## Brief 1
Retype the passage of the Mama Money article starting with "A lot of coverage" and going on through "is really like.".

## Given text
-- Opening Marker --

A lot of coverage is given to South African startups after they have been successful and what they are planning on doing going forward, but very little focus is given to the detail of the hard grind, the mistakes and the difficulties that come with the early stages of a startup. In the Traction Series, I chat to startups about their early days to get a sense of what that pre-traction journey is really like.
For this piece, I had a chat with Mathieu from Mama Money. Mama Money is now well known as a leading remittance provider from South Africa to 10 countries in Africa and Asia at a far lower cost than traditional remittance providers. This however wasn’t always the case. Matt and his co-founder Raphael’s story starts in early 2011 on a beach in Mozambique, with Matt marvelling at the splendour of Raphael’s big yellow van that he was travelling in, having bought it to drive down from Rwanda to AfrikaBurn. Before Matt knew it, he had joined Raph on his trip in Judy, as the bus was named, through Malawi, Tanzania and eventually up to Raph’s house in Kigali, throwing around business ideas all the while, including some gems like a prawn fishing restaurant in Cape Town – glad they didn’t go for any of that option! The two became close friends along the way.

-- Closing Marker --

## Brief 2
Echo the recorded data rows from their beginning through the line containing "Užsakymai: +37063383140", omitting the pictures.

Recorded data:
-- Opening Marker --

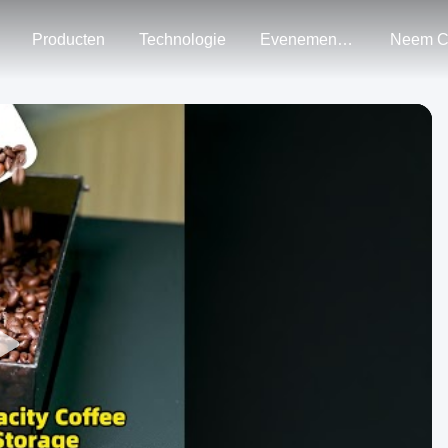
Producten
Technologie
Evenementen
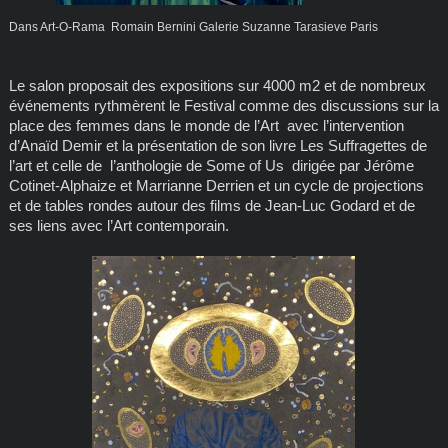
Dans Art-O-Rama Romain Bernini Galerie Suzanne Tarasieve Paris
Le salon proposait des expositions sur 4000 m2 et de nombreux
événements rythmèrent le Festival comme des discussions sur la
place des femmes dans le monde de l’Art avec l’intervention
d’Anaïd Demir et la présentation de son livre Les Suffragettes de
l’art et celle de l’anthologie de Some of Us dirigée par Jérôme
Cotinet-Alphaize et Marrianne Derrien et un cycle de projections
et de tables rondes autour des films de Jean-Luc Godard et de
ses liens avec l’Art contemporain.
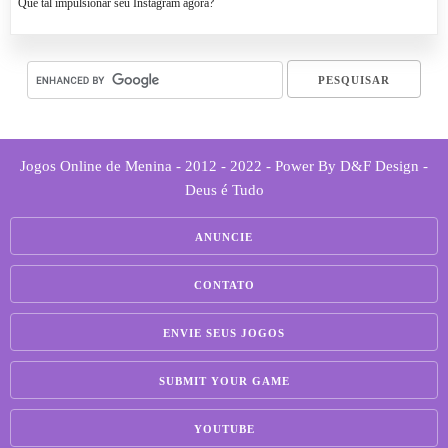
Que tal impulsionar seu Instagram agora?
Jogos Online de Menina - 2012 - 2022 - Power By D&F Design -
Deus é Tudo
ANUNCIE
CONTATO
ENVIE SEUS JOGOS
SUBMIT YOUR GAME
YOUTUBE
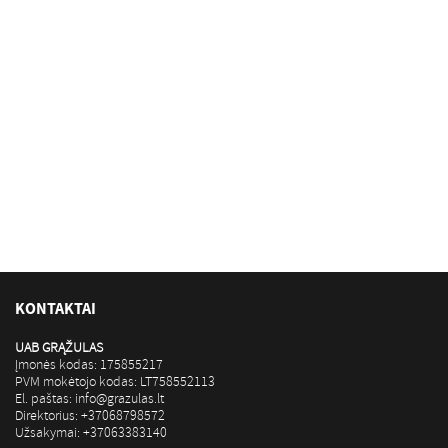
KONTAKTAI
UAB GRĄŽULAS
Įmonės kodas: 175855217
PVM mokėtojo kodas: LT758552113
El. paštas: info@grazulas.lt
Direktorius: +37068798572
Užsakymai: +37063383140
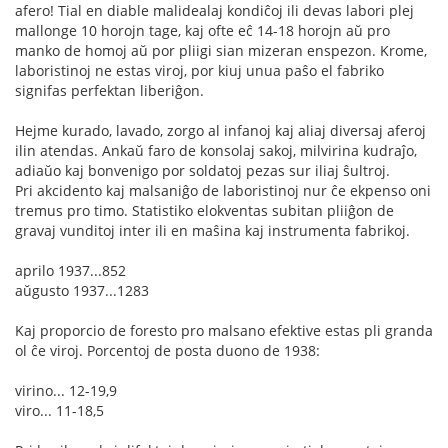
afero! Tial en diable malidealaj kondiĉoj ili devas labori plej
mallonge 10 horojn tage, kaj ofte eĉ 14-18 horojn aŭ pro
manko de homoj aŭ por pliigi sian mizeran enspezon. Krome,
laboristinoj ne estas viroj, por kiuj unua paŝo el fabriko
signifas perfektan liberiĝon.
Hejme kurado, lavado, zorgo al infanoj kaj aliaj diversaj aferoj
ilin atendas. Ankaŭ faro de konsolaj sakoj, milvirina kudraĵo,
adiaŭo kaj bonvenigo por soldatoj pezas sur iliaj ŝultroj.
Pri akcidento kaj malsaniĝo de laboristinoj nur ĉe ekpenso oni
tremus pro timo. Statistiko elokventas subitan pliiĝon de
gravaj vunditoj inter ili en maŝina kaj instrumenta fabrikoj.
aprilo 1937...852
aŭgusto 1937...1283
Kaj proporcio de foresto pro malsano efektive estas pli granda
ol ĉe viroj. Porcentoj de posta duono de 1938:
virino... 12-19,9
viro... 11-18,5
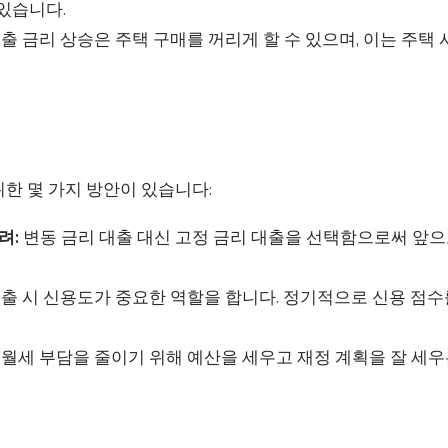
있습니다.
출 금리 상승은 주택 구매를 꺼리게 할 수 있으며, 이는 주택
한 몇 가지 방안이 있습니다:
려:
변동 금리 대출 대신 고정 금리 대출을 선택함으로써 앞으
출 시 신용도가 중요한 역할을 합니다. 정기적으로 신용 점
월세 부담을 줄이기 위해 예산을 세우고 재정 계획을 잘 세우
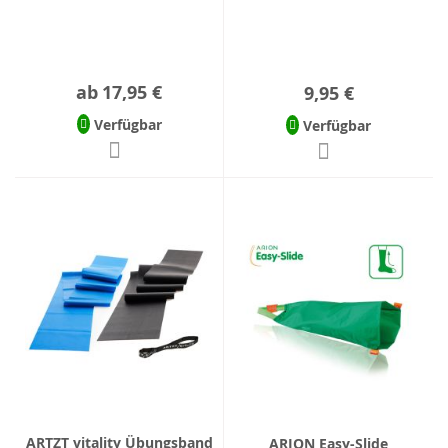
ab
17,95 €
9,95 €
Verfügbar
Verfügbar
ARTZT vitality Übungsband
ARION Easy-Slide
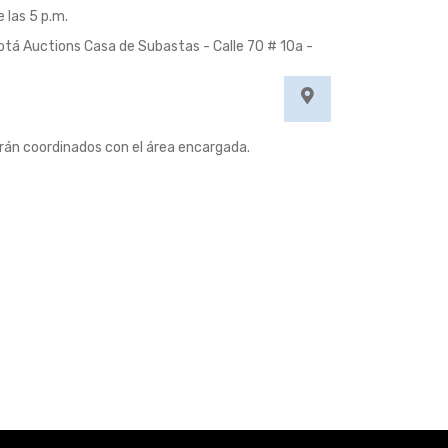
e las 5 p.m.
otá Auctions Casa de Subastas - Calle 70 # 10a -
erán coordinados con el área encargada.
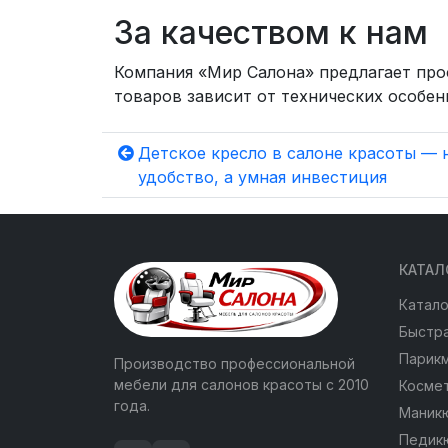
За качеством к нам
Компания «Мир Салона» предлагает пр
товаров зависит от технических особен
Детское кресло в салоне красоты — 
удобство, а умная инвестиция
КАТАЛ
Катало
Быстра
Парик
Производство профессиональной
мебели для салонов красоты с 2010
Косме
года.
Маник
Педик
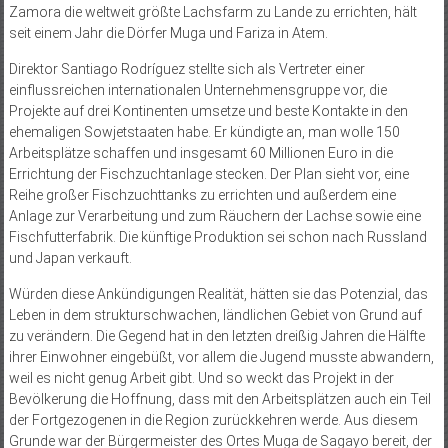
Zamora die weltweit größte Lachsfarm zu Lande zu errichten, hält
seit einem Jahr die Dörfer Muga und Fariza in Atem.
Direktor Santiago Rodríguez stellte sich als Vertreter einer
einflussreichen internationalen Unternehmensgruppe vor, die
Projekte auf drei Kontinenten umsetze und beste Kontakte in den
ehemaligen Sowjetstaaten habe. Er kündigte an, man wolle 150
Arbeitsplätze schaffen und insgesamt 60 Millionen Euro in die
Errichtung der Fischzuchtanlage stecken. Der Plan sieht vor, eine
Reihe großer Fischzuchttanks zu errichten und außerdem eine
Anlage zur Verarbeitung und zum Räuchern der Lachse sowie eine
Fischfutterfabrik. Die künftige Produktion sei schon nach Russland
und Japan verkauft.
Würden diese Ankündigungen Realität, hätten sie das Potenzial, das
Leben in dem strukturschwachen, ländlichen Gebiet von Grund auf
zu verändern. Die Gegend hat in den letzten dreißig Jahren die Hälfte
ihrer Einwohner eingebüßt, vor allem die Jugend musste abwandern,
weil es nicht genug Arbeit gibt. Und so weckt das Projekt in der
Bevölkerung die Hoffnung, dass mit den Arbeitsplätzen auch ein Teil
der Fortgezogenen in die Region zurückkehren werde. Aus diesem
Grunde war der Bürgermeister des Ortes Muga de Sagayo bereit, der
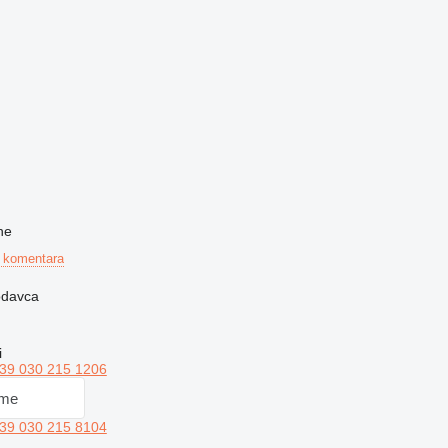
ne
 komentara
rodavca
i
39 030 215 1206
 me
39 030 215 8104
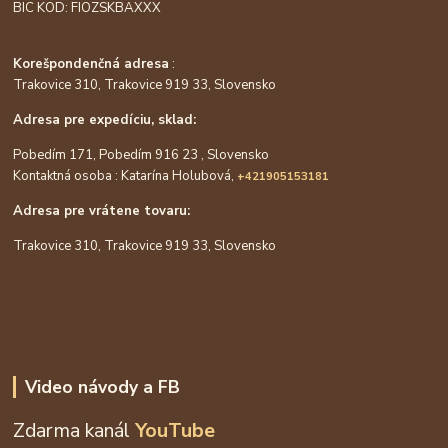
BIC KOD: FIOZSKBAXXX
Korešpondenčná adresa
:
Trakovice 310, Trakovice 919 33, Slovensko
Adresa pre expedíciu, sklad:
Pobedím 171, Pobedím 916 23 , Slovensko
Kontaktná osoba : Katarína Holubová,
+421905153181
Adresa pre vrátene tovaru:
Trakovice 310, Trakovice 919 33, Slovensko
Video návody a FB
Zdarma kanál
YouTube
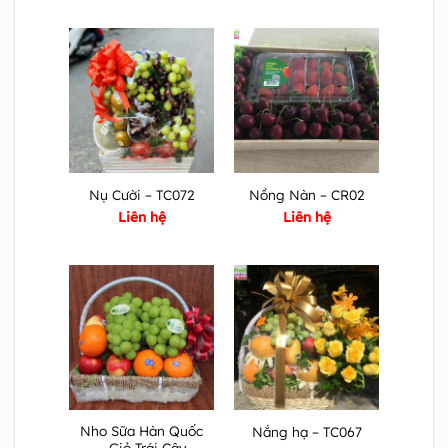
Nụ Cười – TC072
Nồng Nàn – CR02
Liên hệ
Liên hệ
Nho Sữa Hàn Quốc
Nắng hạ – TC067
– Giỏ Trái Cây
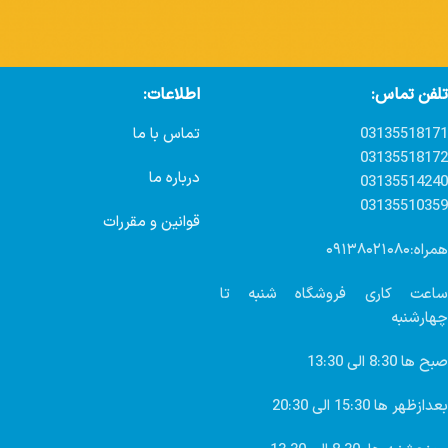
تلفن تماس:
اطلاعات:
03135518171
تماس با ما
03135518172
درباره ما
03135514240
03135510359
قوانین و مقررات
همراه:۰۹۱۳۸۰۲۱۰۸۰
ساعت کاری فروشگاه شنبه تا
چهارشنبه
صبح ها 8:30 الی 13:30
بعدازظهر ها 15:30 الی 20:30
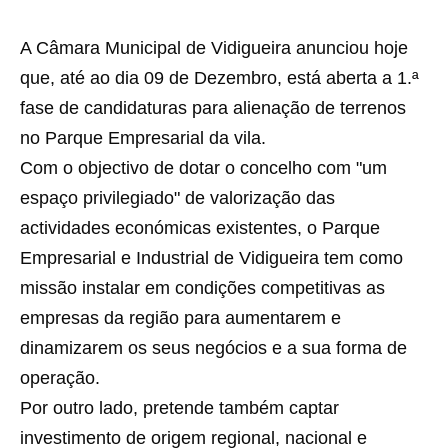
A Câmara Municipal de Vidigueira anunciou hoje
que, até ao dia 09 de Dezembro, está aberta a 1.ª
fase de candidaturas para alienação de terrenos
no Parque Empresarial da vila.
Com o objectivo de dotar o concelho com "um
espaço privilegiado" de valorização das
actividades económicas existentes, o Parque
Empresarial e Industrial de Vidigueira tem como
missão instalar em condições competitivas as
empresas da região para aumentarem e
dinamizarem os seus negócios e a sua forma de
operação.
Por outro lado, pretende também captar
investimento de origem regional, nacional e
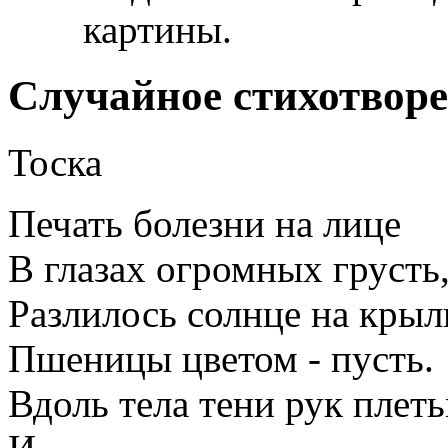
картины.
Случайное стихотвор
Тоска
Печать болезни на лице
В глазах огромных грусть
Разлилось солнце на крыл
Пшеницы цветом - пусть.
Вдоль тела тени рук плет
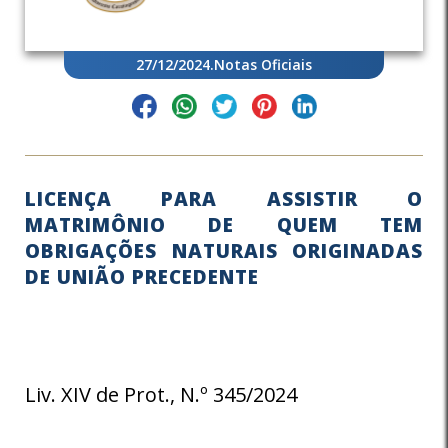
27/12/2024
.
Notas Oficiais
LICENÇA PARA ASSISTIR O
MATRIMÔNIO DE QUEM TEM
OBRIGAÇÕES NATURAIS ORIGINADAS
DE UNIÃO PRECEDENTE
Liv. XIV de Prot., N.º 345/2024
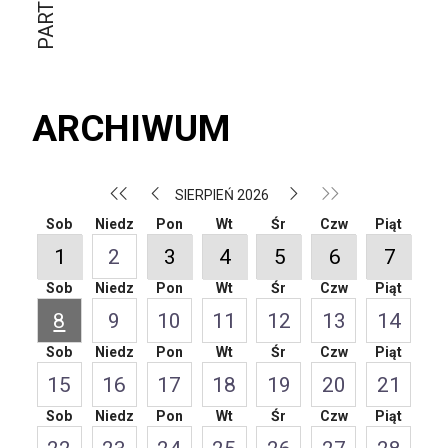
ARCHIWUM
SIERPIEŃ 2026
Sob
Niedz
Pon
Wt
Śr
Czw
Piąt
1
2
3
4
5
6
7
Sob
Niedz
Pon
Wt
Śr
Czw
Piąt
8
9
10
11
12
13
14
Sob
Niedz
Pon
Wt
Śr
Czw
Piąt
15
16
17
18
19
20
21
Sob
Niedz
Pon
Wt
Śr
Czw
Piąt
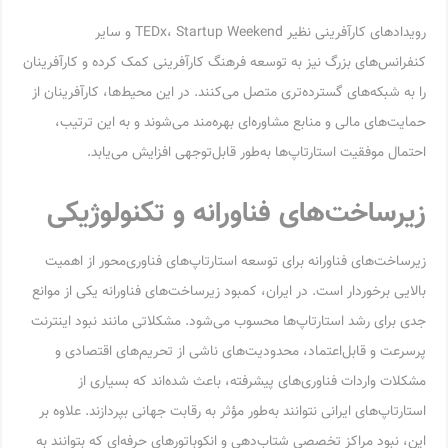
رویدادهای کارآفرینی نظیر TEDx، Startup Weekend و سایر
کنفرانس‌های بزرگ نیز به توسعه فرهنگ کارآفرینی کمک کرده و کارآفرینان
را به شبکه‌های گسترده‌تری متصل می‌کنند. در این محیط‌ها، کارآفرینان از
حمایت‌های مالی و منابع مشاوره‌ای بهره‌مند می‌شوند و به این ترتیب،
احتمال موفقیت استارتاپ‌ها به‌طور قابل‌توجهی افزایش می‌یابد.
زیرساخت‌های فناورانه و تکنولوژیکی
زیرساخت‌های فناورانه برای توسعه استارتاپ‌های فناوری‌محور از اهمیت
بالایی برخوردار است. در ایران، کمبود زیرساخت‌های فناورانه یکی از موانع
جدی برای رشد استارتاپ‌ها محسوب می‌شود. مشکلاتی مانند نبود اینترنت
پرسرعت و قابل‌اعتماد، محدودیت‌های ناشی از تحریم‌های اقتصادی و
مشکلات واردات فناوری‌های پیشرفته، باعث شده‌اند که بسیاری از
استارتاپ‌های ایرانی نتوانند به‌طور مؤثر به رقابت جهانی بپردازند. علاوه بر
این، نبود مراکز تخصصی شتاب‌دهی و انکوباتورهای حرفه‌ای که بتوانند به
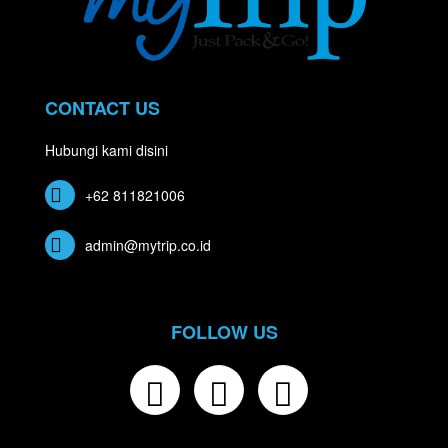
CONTACT US
Hubungi kami disini
+62 811821006
admin@mytrip.co.id
FOLLOW US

-- Closing Marker --

## Your solution 1
A lot of coverage is given to South African startups after they have been successful and what they are planning on doing going forward, but very little focus is given to the detail of the hard grind, the mistakes and the difficulties that come with the early stages of a startup. In the Traction Series, I chat to startups about their early days to get a sense of what that pre-traction journey is really like.

## Your solution 2
Producten
Technologie
Evenementen
Dans Art-O-Rama Romain Bernini Galerie Suzanne Tarasieve Paris
Le salon proposait des expositions sur 4000 m2 et de nombreux
événements rythmèrent le Festival comme des discussions sur la
place des femmes dans le monde de l’Art avec l’intervention
d’Anaïd Demir et la présentation de son livre Les Suffragettes de
l’art et celle de l’anthologie de Some of Us dirigée par Jérôme
Cotinet-Alphaize et Marrianne Derrien et un cycle de projections
et de tables rondes autour des films de Jean-Luc Godard et de
ses liens avec l’Art contemporain.
Que tal impulsionar seu Instagram agora?
Jogos Online de Menina - 2012 - 2022 - Power By D&F Design -
Deus é Tudo
ANUNCIE
CONTATO
ENVIE SEUS JOGOS
SUBMIT YOUR GAME
YOUTUBE
KONTAKTAI
UAB GRĄŽULAS
Įmonės kodas: 175855217
PVM mokėtojo kodas: LT758552113
El. paštas: info@grazulas.lt
Direktorius: +37068798572
Užsakymai: +37063383140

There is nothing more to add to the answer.